- Interactive map of Ottery
- Coordinates: 34°00′53″S 18°30′16″E﻿ / ﻿34.01472°S 18.50444°E
- Country: South Africa
- Province: Western Cape
- Municipality: City of Cape Town
- Main Place: Cape Town

Government
- • Councillor: Montgomery Oliver (Ward 63) (DA) George March (Ward 66) (ID)

Area
- • Total: 1.99 km^{2} (0.77 sq mi)

Population (2011)
- • Total: 5,089
- • Density: 2,560/km^{2} (6,620/sq mi)

Racial makeup (2011)
- • Black African: 5.4%
- • Coloured: 66.3%
- • Indian/Asian: 3.8%
- • White: 12.2%
- • Other: 12.3%

First languages (2011)
- • English: 82.5%
- • Afrikaans: 12.8%
- • Xhosa: 2.2%
- • Other: 2.5%
- Time zone: UTC+2 (SAST)
- Postal code (street): 7808
- PO box: 7800
- Area code: 021

= Ottery, Cape Town =

Suburb of Cape Town, in Western Cape, South Africa

Ottery is a mixed-use, residential, commercial, and industrial suburb in Cape Town, South Africa, located on the eastern edge of the city's Southern Suburbs region.

The suburb's name was derived from an otter sanctuary that was opened in the area in the early 1900s. It was closed as the neighborhood rapidly expanded, later in the century.

== Geography ==
Ottery is bordered by Plumstead to the west; farmland in Philippi to the east; Kenilworth to the north west; and Ferness Estate, Ottery East, and Edward to the south.

The suburb is close to the M5 freeway - one of the city's two "M" freeway routes. Along each side of the neighborhood is a major transit route. Along its western border is a Metrorail train line, to the south is Ottery Road, to the north is Wetton Road, and to the east is New Strandfontein Road.

Ottery is located approximately 20 km from Cape Town CBD, and around 15 km from the False Bay coast in Muizenberg.

A considerable amount of traffic travels along the southern border of the suburb, along Ottery Road, and the road is speed-restricted by signage and traffic cameras.

The north-east of Ottery comprises mainly detached homes. The middle of the suburb is a combination of detached houses, and a large vlei (marshland) that is undeveloped, and takes up almost a quarter of the suburb's land. Modern subsidized housing, in the form of apartment blocks, has been built opposite the vlei.

==Housing==

The residential parts of Ottery consist mainly of detached homes, but the suburb does have some low-rise apartment buildings.

Ottery is a lower-middle-income neighborhood, and as of June 2025, the average cost of a detached home in the area was R2.24 million.

==Transport==
Just outside the suburb is the Metrorail Ottery Train Station, which connects Heathfield to Cape Town CBD, via Athlone. The Ottery station was completed on 1 February 1904. The line was built for private use and was acquired as government property on 1 July 1908.

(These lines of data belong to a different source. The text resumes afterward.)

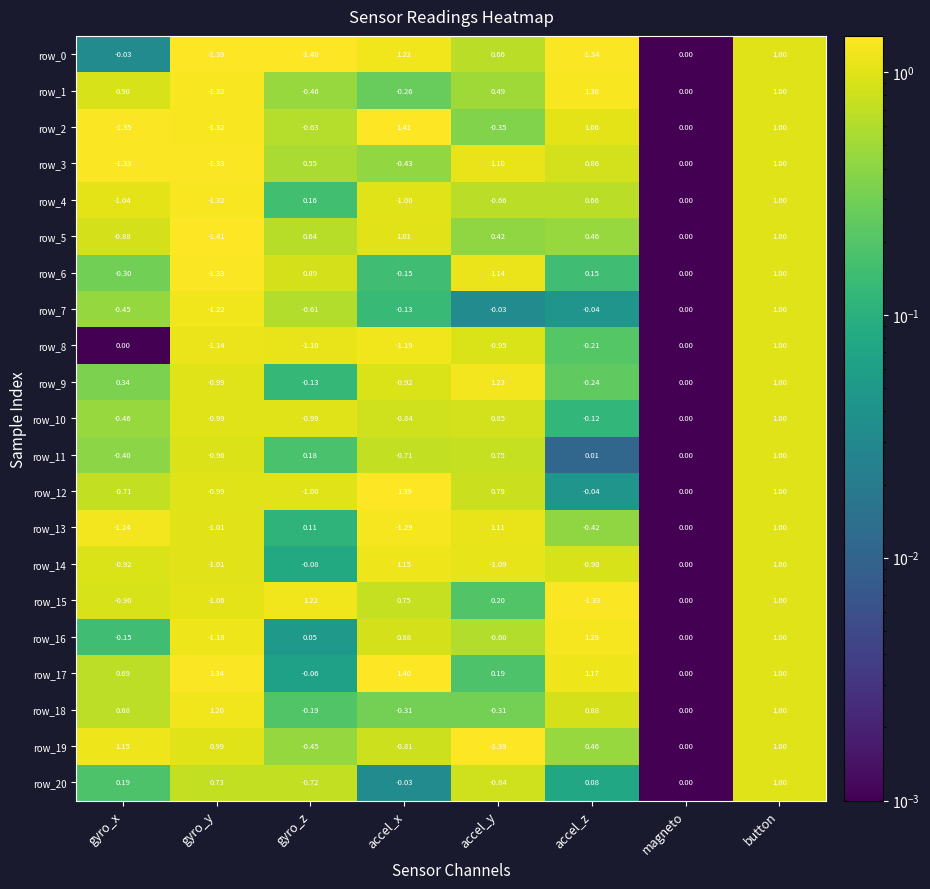

The row_1 series shows 0.2 at gyro_z. True or false?

False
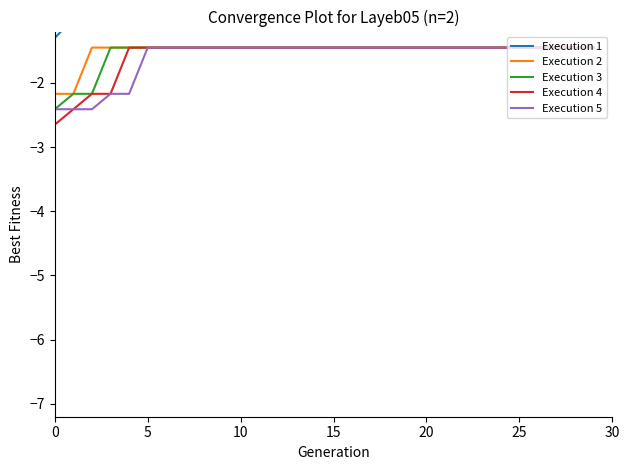

Does the chart have visible grid lines?

No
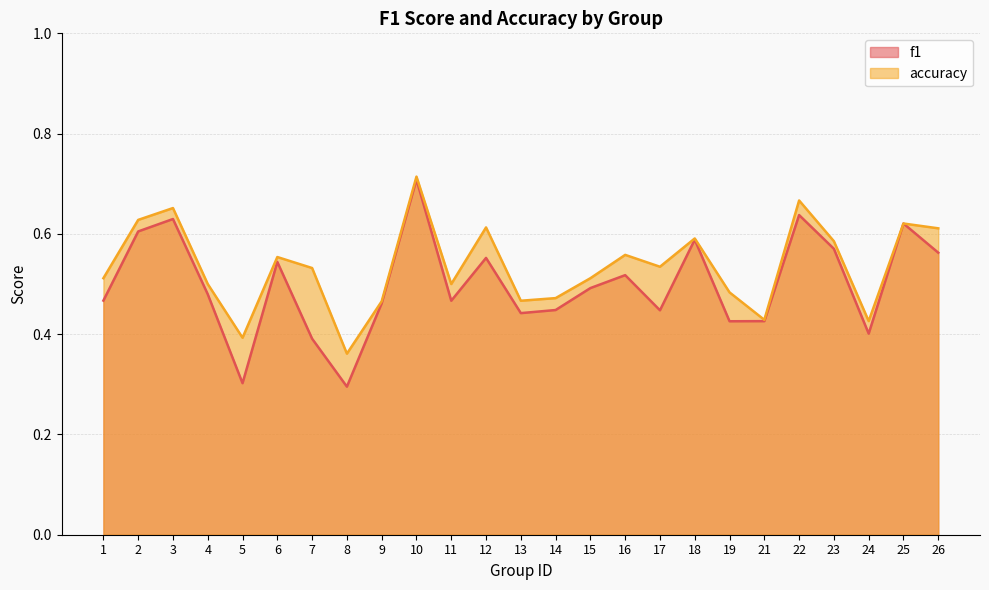

Reading left to right, what are all the values shown in this chart?

f1: 0.5	0.6	0.6	0.5	0.3	0.5	0.4	0.3	0.5	0.7	0.5	0.6	0.4	0.4	0.5	0.5	0.4	0.6	0.4	0.4	0.6	0.6	0.4	0.6	0.6
accuracy: 0.5	0.6	0.7	0.5	0.4	0.6	0.5	0.4	0.5	0.7	0.5	0.6	0.5	0.5	0.5	0.6	0.5	0.6	0.5	0.4	0.7	0.6	0.4	0.6	0.6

Golden Arrow buses traverse the neighborhood as part of the service's Wynberg to Khayelitsha route. Minibus taxis travel through Ottery along Ottery Road, en route to Wynberg from Lotus River and Mitchells Plain.

==Education==

Ottery is home to numerous educational institutions, at various NQF levels, including:

===Schools===
- Christel House School
- The Oracle Academy High School
- Kids Kampus Pre School
- Ferndale Primary
- Junior College
- Battswood Primary School

===Higher Education===
- Ottery School of Industries

==Medical==

The Good Hope Medical Centre is situated in Ottery.

==Public Service==

Hillstar Traffic Department is based in Ottery, and is one of Cape Town's major traffic control, testing, and licensing centers.

The neighborhood also houses Ottery Library; part of the City of Cape Town Public Library system.

The Youngsfield Military Base is located in Ottery, along a stretch of Ottery Road. Every March, Youngsfield hosts the Cape Argus Junior Cycle Tour.

==Governance==

Ottery is located within Ward 66, and as of June 2025, was represented by Ward Councilor William Akim, of the Democratic Alliance party.

==Commerce==

Ottery is home to numerous blocks of retail outlets and manufacturing units, and around half of its land area is dedicated to these commercial and industrial operations.

To the north-west is the Hillstar Traffic Department, and a number of industrial units. To the south-east is China Town Ottery, the Ottery Hyper shopping center (with a large Pick n Pay), and a large Makro warehouse store.